Ammonium nitrite is a chemical compound with the chemical formula [NH4]NO2. It is the ammonium salt of nitrous acid. It is composed of ammonium cations [NH4]+ and nitrite anions NO2−. It is not used in pure isolated form since it is highly unstable and decomposes into water and nitrogen, even at room temperature.

==Preparation==
Ammonium nitrite forms naturally in the air and can be prepared by the absorption of equal parts nitrogen dioxide and nitric oxide in aqueous ammonia.
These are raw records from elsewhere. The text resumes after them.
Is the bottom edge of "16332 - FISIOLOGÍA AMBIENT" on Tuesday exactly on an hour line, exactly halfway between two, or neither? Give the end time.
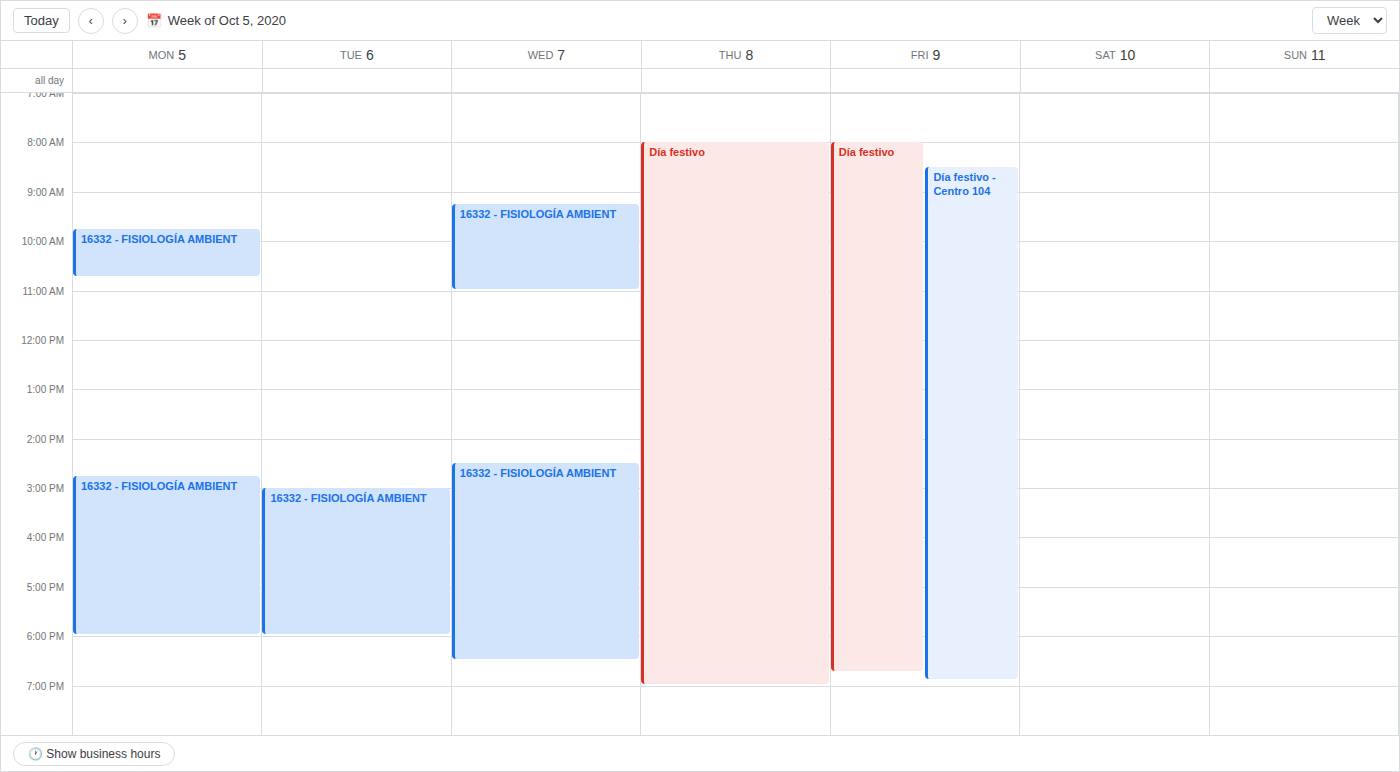
6:00 PM -- exactly on the 6 PM line.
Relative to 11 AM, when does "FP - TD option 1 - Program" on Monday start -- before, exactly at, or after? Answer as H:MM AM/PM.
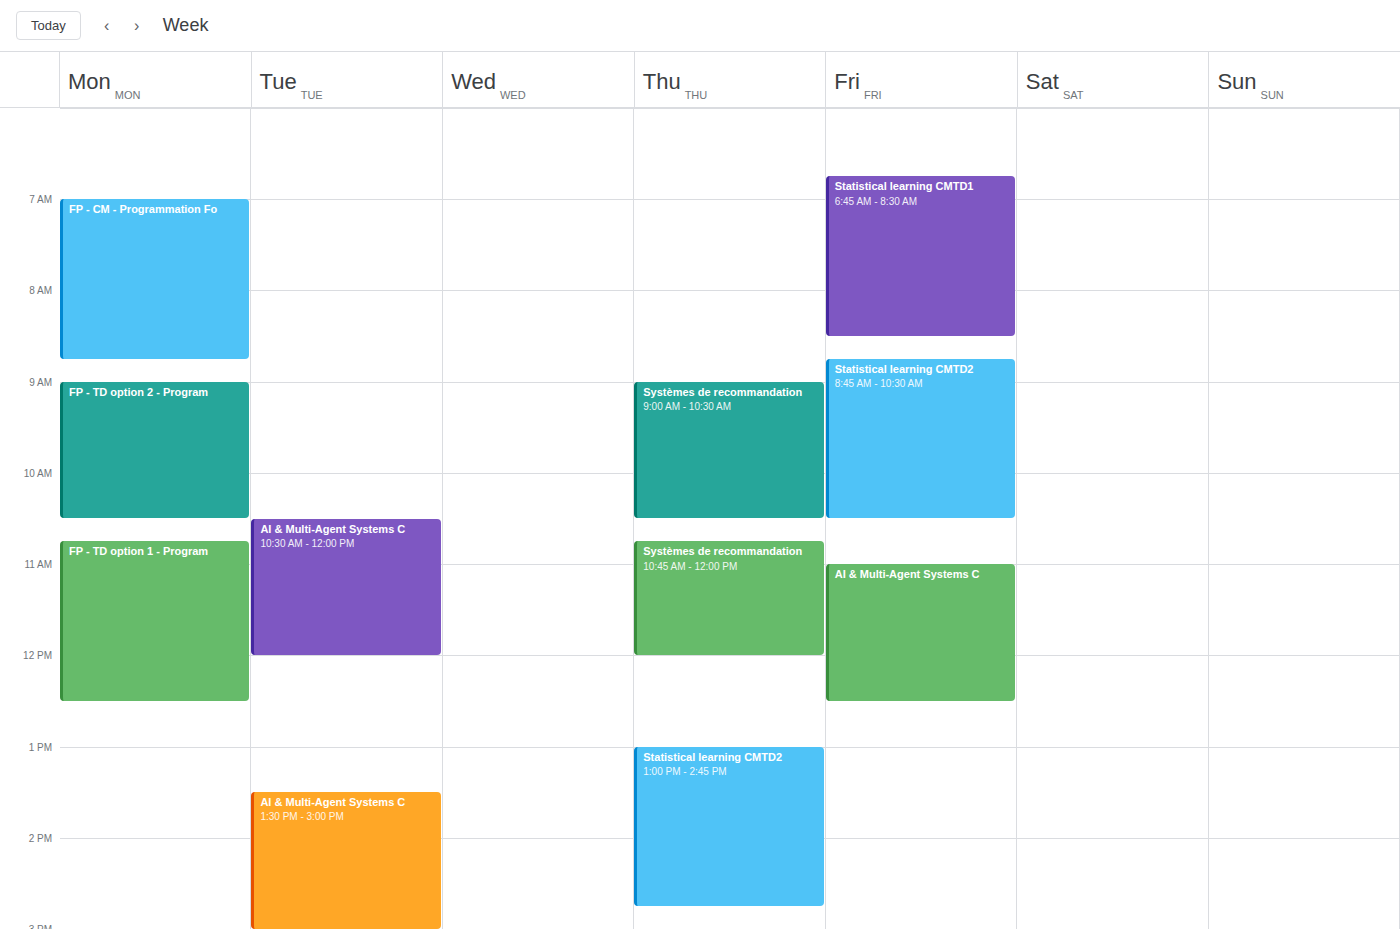
10:45 AM -- before 11 AM, 15 minutes above the 11 AM line.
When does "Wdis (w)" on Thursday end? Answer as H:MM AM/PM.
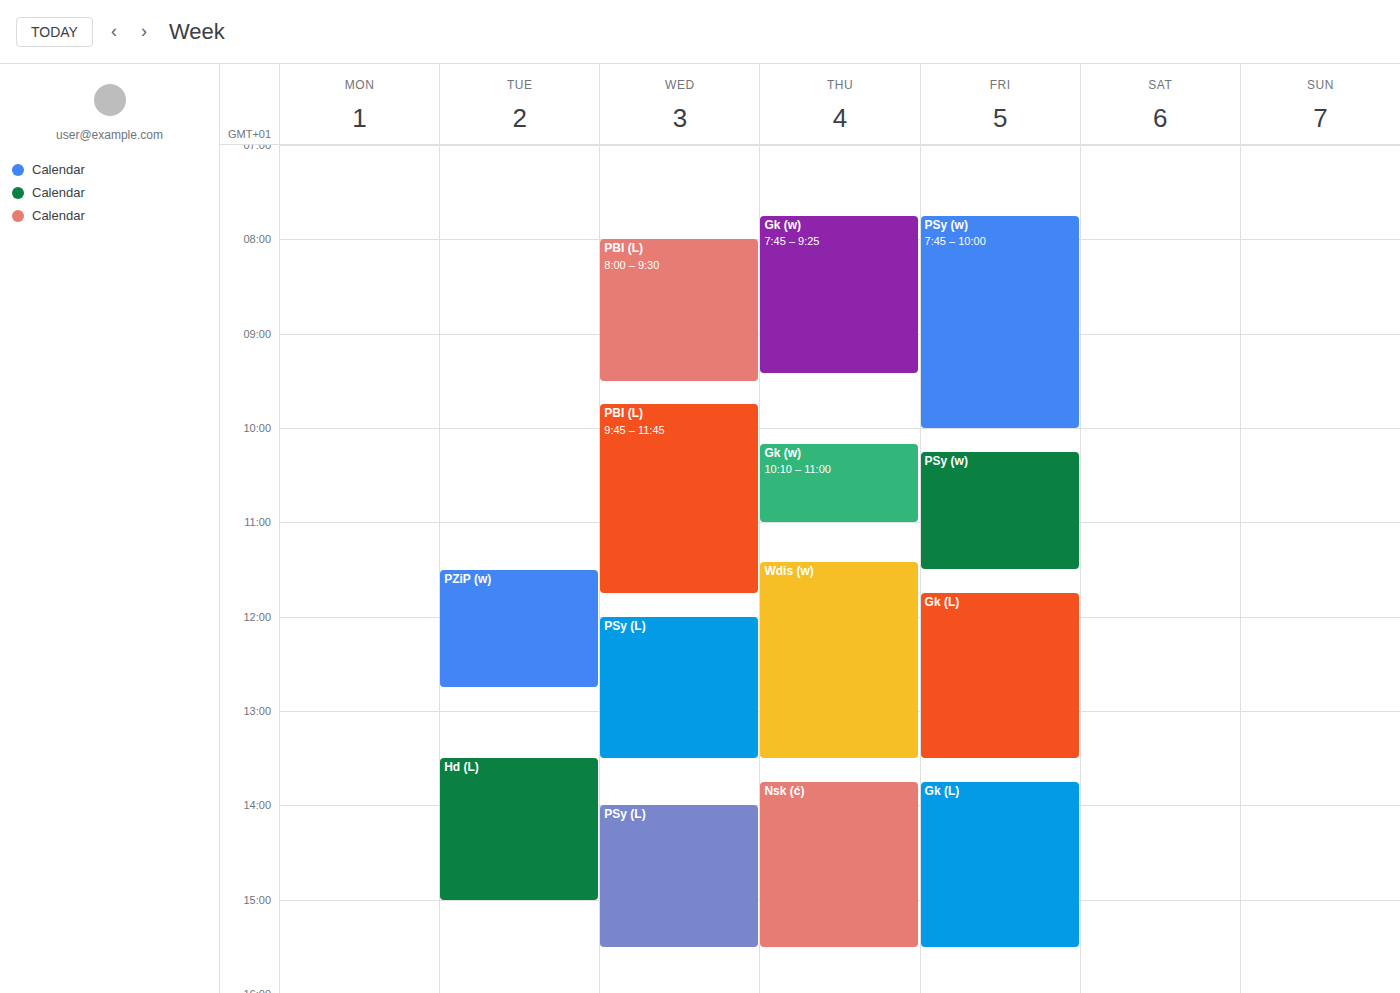
1:30 PM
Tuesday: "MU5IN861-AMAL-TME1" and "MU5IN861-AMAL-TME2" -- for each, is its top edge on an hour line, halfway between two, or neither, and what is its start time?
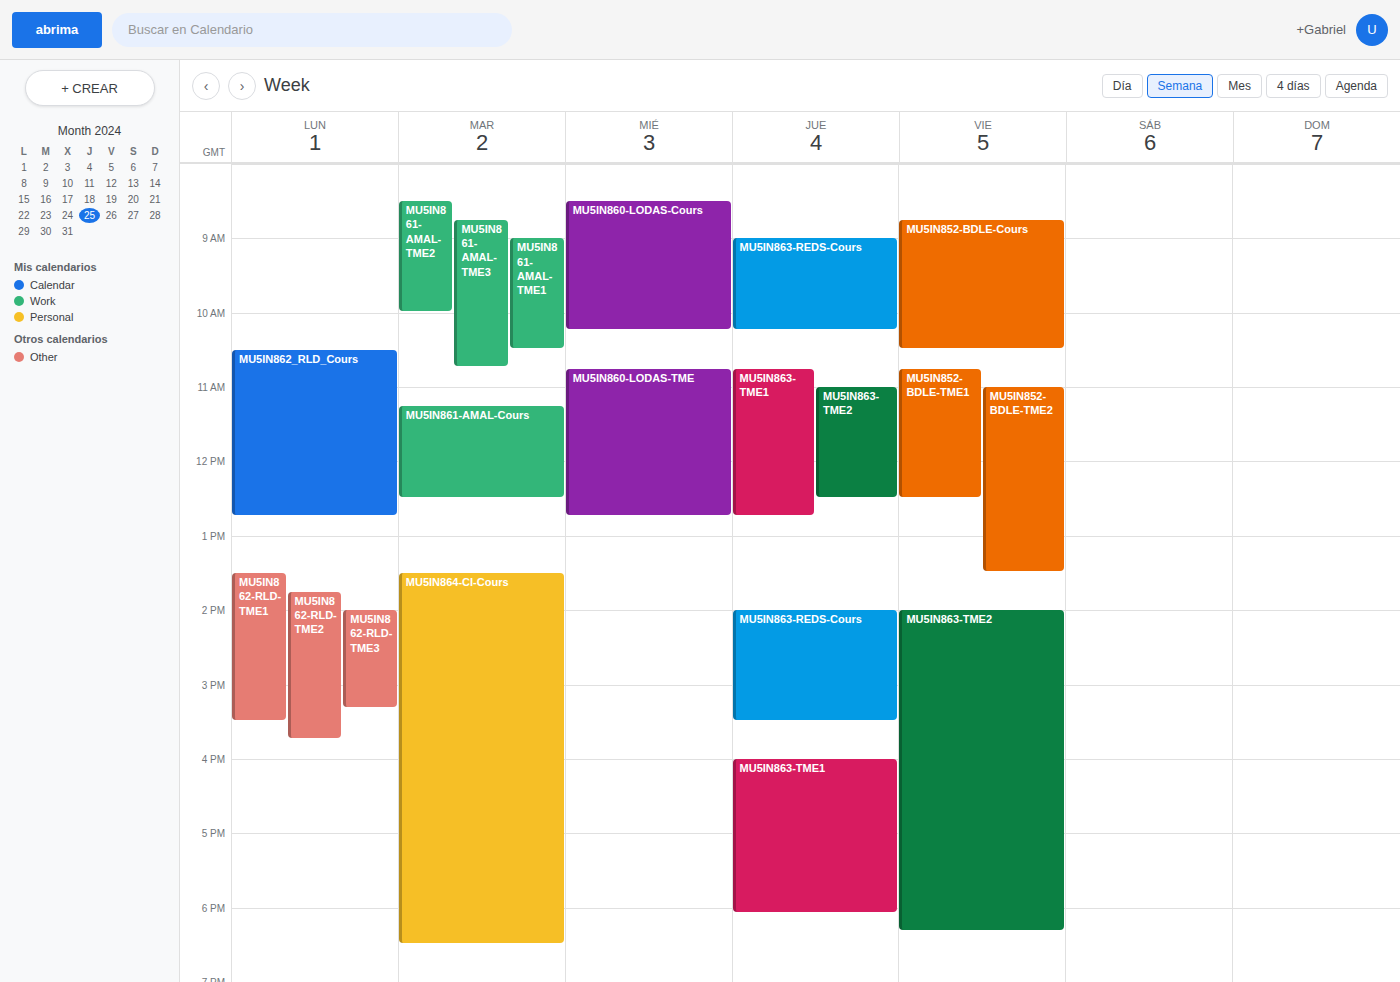
"MU5IN861-AMAL-TME1": 9:00 AM, exactly on the 9 AM line. "MU5IN861-AMAL-TME2": 8:30 AM, halfway between the 8 AM and 9 AM lines.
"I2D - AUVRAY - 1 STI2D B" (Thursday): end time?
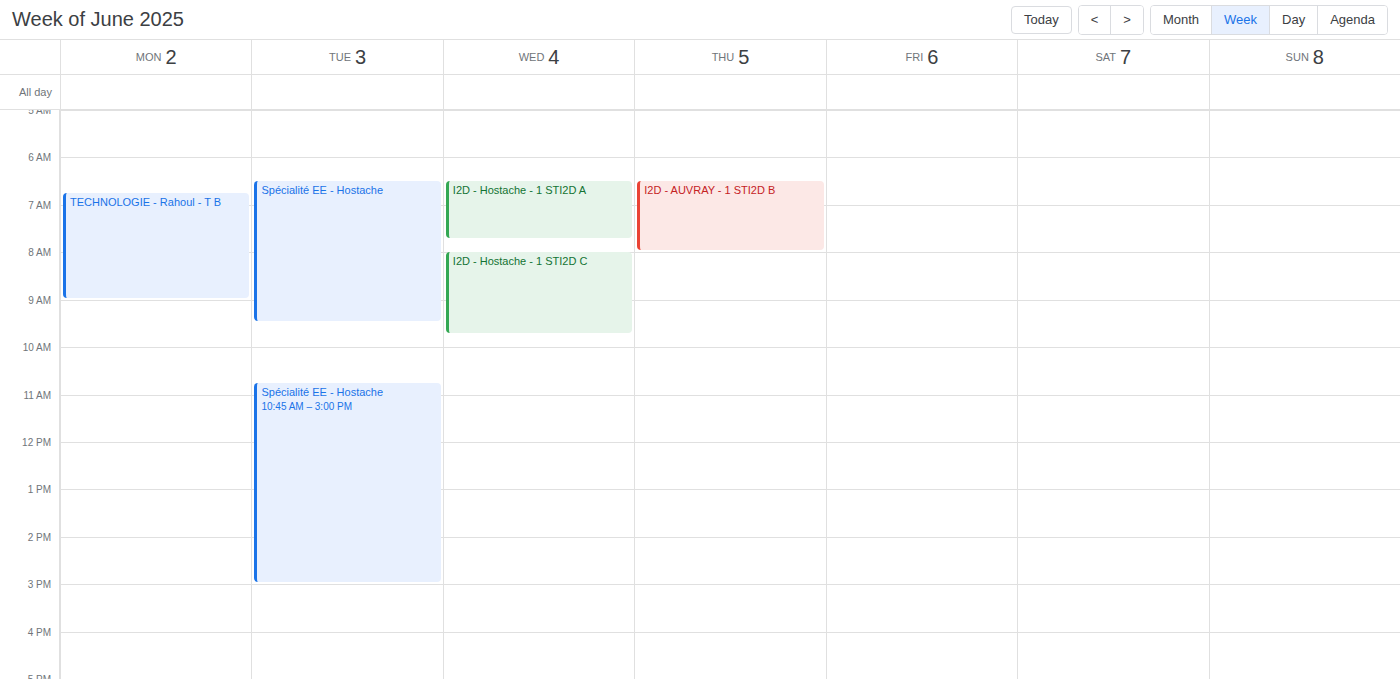
8:00 AM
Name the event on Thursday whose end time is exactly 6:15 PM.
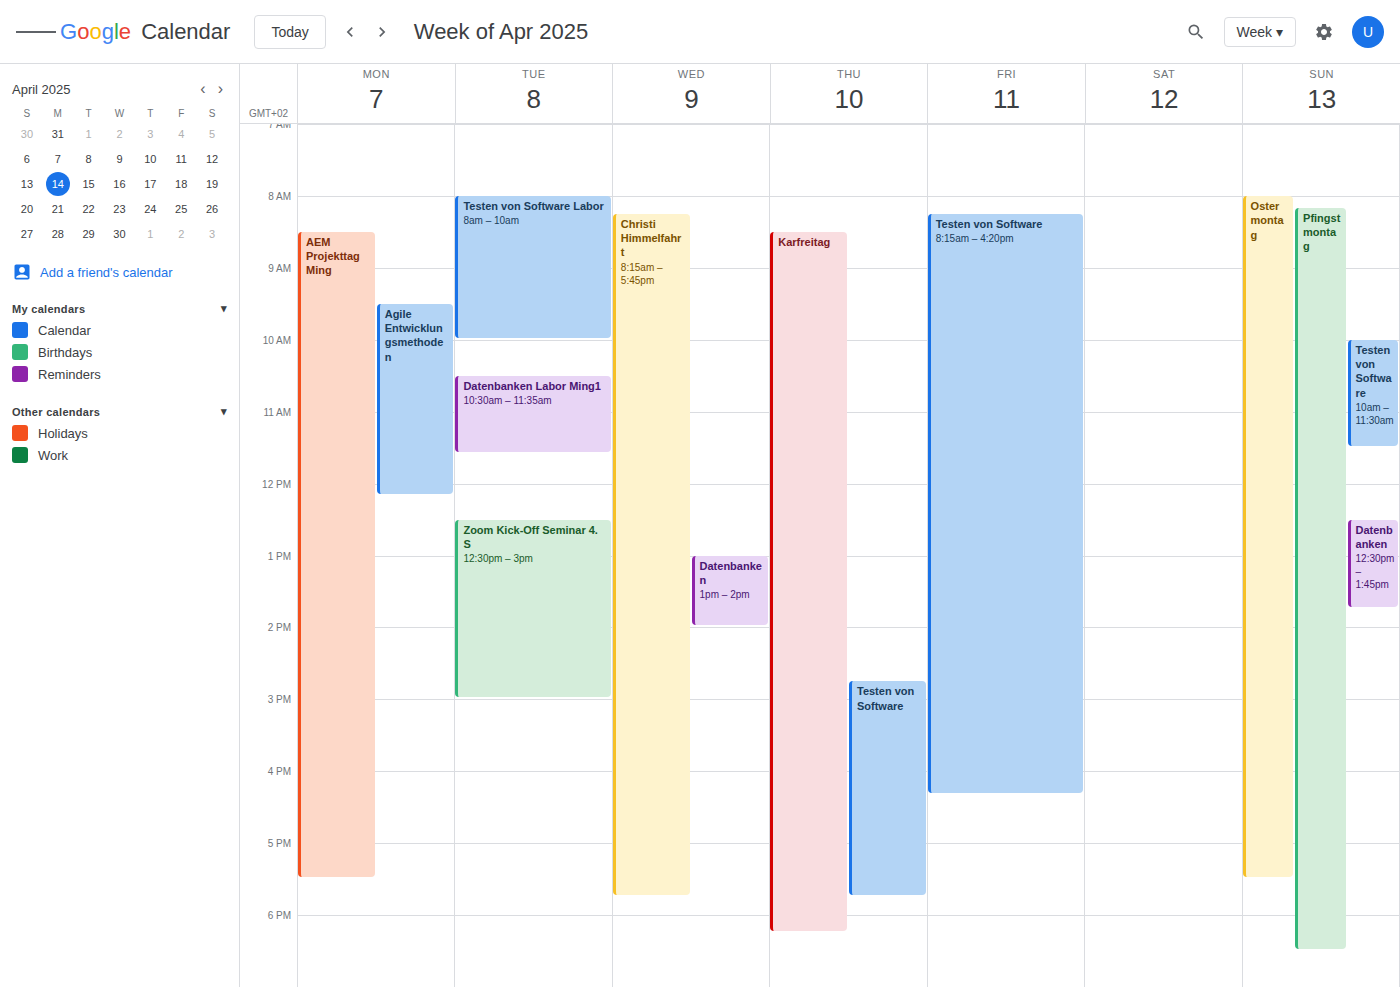
"Karfreitag"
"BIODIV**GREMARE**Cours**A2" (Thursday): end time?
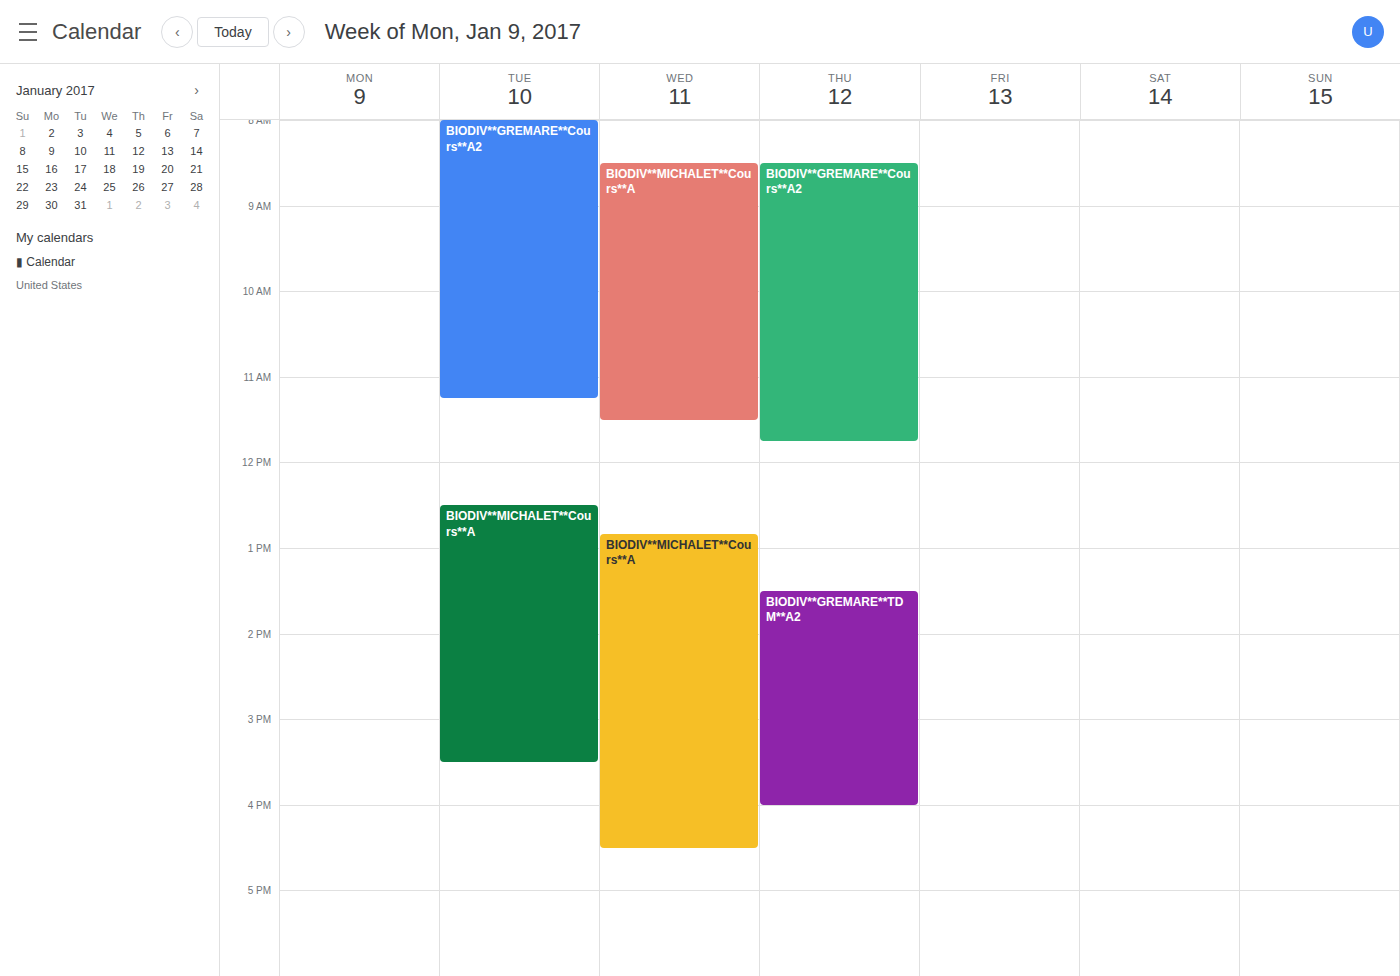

It can also be synthesized by oxidizing ammonia with ozone or hydrogen peroxide, or in a precipitation reaction of barium or lead nitrite with ammonium sulfate, or silver nitrite with ammonium chloride, or ammonium perchlorate with potassium nitrite. The precipitate is filtered off and the solution concentrated. It forms colorless crystals which are soluble in water.

2 NH3 + O3 → [NH4]NO2 + H2O

==Physical and chemical properties==

Ammonium nitrite may explode at a temperature of 60–70 °C, and will decompose quicker when dissolved in a concentrated aqueous solution, than in the form of a dry crystal. Even in room temperature the compound slowly decomposes into water and nitrogen:

[NH4]NO2 → N2 + 2 H2O

It decomposes when heated or in the presence of acid into water and nitrogen. Ammonium nitrite solution is stable at higher pH and lower temperature. If there is any decrease in pH lower than 7.0, it may lead to an explosion, since the nitrite can react to it. A safe pH can be maintained by adding an ammonia solution. The mole ratio of ammonium nitrite to ammonia must be above 10%.